We are having major issues with our VMware VDI setup currently, and just about every website points us at our SAN as the probable cause. Since we only have one NS-480/Celerra, there is no way to pull it out of production and test it. What I have tried to do is perform some basic file copy operations and time them from one of our ESXi hosts.
I am NOT a SAN guy, so please be a little patient with me. If these tests are flawed, I am happy to try something else, so long as it will not bring down the system.
Our ESXi hosts are running v5.0 on Dell R900 (4 Xeon quad core CPU's, 128GB RAM) and use Broadcom gigabit NICs and QLogic 2 port 4GB FC controllers.
My test host is under negligible load (idle VM's). The host is connected to the NS-480 using both 4GB FC controller ports and using the EMC PowerPath driver. The host also has an NFS datastore presented to it over GigE. I believe the construction of the datastores is such:
Replica: 135GB of SSD storage
L/C (Linked Clones): 2TB Auto tiered from SSD, 15K, 10K, and 7.2K drives
CIFS: 16TB RAID5 8+1 of 7.2K drives
NFS: I believe it shares the CIFS storage, only 500GB is presented
ESX Local: 60GB RAID1 SAS drives on the PCIe bus.
View_15k: 2TB of RAID10 using 30 146GB 10K drives (built for Exchange/Oracle)
Jump: Another local SAS drive on a remote server.
What has me concerned is that at home, I have a QNAP 459 Pro+ NAS with four 2TB 5900 RPM green drives. I can reliably hit 77MB/s and higher copying to and from my QNAP NFS mount. Seems pretty good for SOHO equipment. These speeds blow away what I can get from the EMC SAN on both FC and NFS mounts!!! I can SCP a file from the SSD LUN about as fast as I can copy it over 4GB FC.
The test I am performing involves copying a 3.8GB DVD ISO image back and forth from these various datastores. I am doing this during off-peak hours to prevent the data from being tainted by production use. The NFS connection is on the same subnet as the ESX host management interface and the ESX host and Celerra are on the same Cisco 3750G switch stack. This should be the fastest, lowest latency link possible short of a cross-over cable.
See the attached document for results.
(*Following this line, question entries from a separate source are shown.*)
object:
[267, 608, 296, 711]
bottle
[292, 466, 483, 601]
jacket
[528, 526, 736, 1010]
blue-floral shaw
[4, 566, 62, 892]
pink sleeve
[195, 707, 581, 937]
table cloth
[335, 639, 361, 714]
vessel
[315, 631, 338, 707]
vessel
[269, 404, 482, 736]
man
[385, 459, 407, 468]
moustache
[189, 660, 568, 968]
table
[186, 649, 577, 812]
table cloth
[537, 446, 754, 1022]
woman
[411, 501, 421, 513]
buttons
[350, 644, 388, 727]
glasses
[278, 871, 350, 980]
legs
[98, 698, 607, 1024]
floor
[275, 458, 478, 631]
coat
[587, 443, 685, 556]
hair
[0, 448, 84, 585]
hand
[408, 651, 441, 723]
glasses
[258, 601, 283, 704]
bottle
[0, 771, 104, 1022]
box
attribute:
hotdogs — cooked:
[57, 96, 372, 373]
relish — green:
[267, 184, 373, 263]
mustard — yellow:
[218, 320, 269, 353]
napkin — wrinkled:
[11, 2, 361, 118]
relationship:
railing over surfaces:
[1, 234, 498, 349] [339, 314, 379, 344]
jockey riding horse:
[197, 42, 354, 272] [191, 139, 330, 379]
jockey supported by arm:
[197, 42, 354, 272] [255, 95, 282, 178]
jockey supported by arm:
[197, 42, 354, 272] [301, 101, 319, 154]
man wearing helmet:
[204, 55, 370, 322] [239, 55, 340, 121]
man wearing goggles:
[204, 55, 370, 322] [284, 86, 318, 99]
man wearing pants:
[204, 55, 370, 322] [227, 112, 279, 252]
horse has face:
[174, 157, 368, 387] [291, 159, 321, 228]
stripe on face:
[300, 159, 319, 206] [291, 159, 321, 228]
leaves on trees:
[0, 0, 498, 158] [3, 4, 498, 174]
I am continuing to run tests at various hours. I don't think the solution is to replace the EMC with a QNAP!
So performance across FC, CIFS, and NFS is pretty dismal compared to my crappy home lab. I understand IOPS are also important, but if there is little demand on the bus, these file copies should smoke, shouldnt they?
Like I said, I am not the SAN guy, but I can probably access the tool. Not sure what or where I would be looking, but anything to get to the bottom of this. Are you suspecting there is a problem and that I should be getting much better numbers?
I ran some additional tests and updated the chart in the original post.
Using a combination of tar and SSH I have seen a peak of 58MB/s on the work LAN from a server VM to a physical server. I have found nothing to explain why my 4GB FC connections cannot come close to this.
The SAN team tells me we have plenty of capacity, we arent even scratching the surface. All the logs they send to EMC come back and say everything is groovey. They havent seen my test data yet. We have put our VM's and ESX hosts under the microscope as well and we have tweaked as much as we can. Even when our ESX is out of the picture, the SAN performance on CIFS and NFS stinks according to my tests. Why is this so invisible to them?
Message was edited by: MStrong
if you do not have analyzer, then your raw data points will be encrypted and EMC will be able to decrypt any analyze. However I suspect I am not getting a clear understanding of your setup. Are the vmfs databases presented from the SAN or through NFS ? The reason I am asking is analyzer is only good for SAN data and if its NFS then there are other issues we need to examine ( clean network springs to mind ).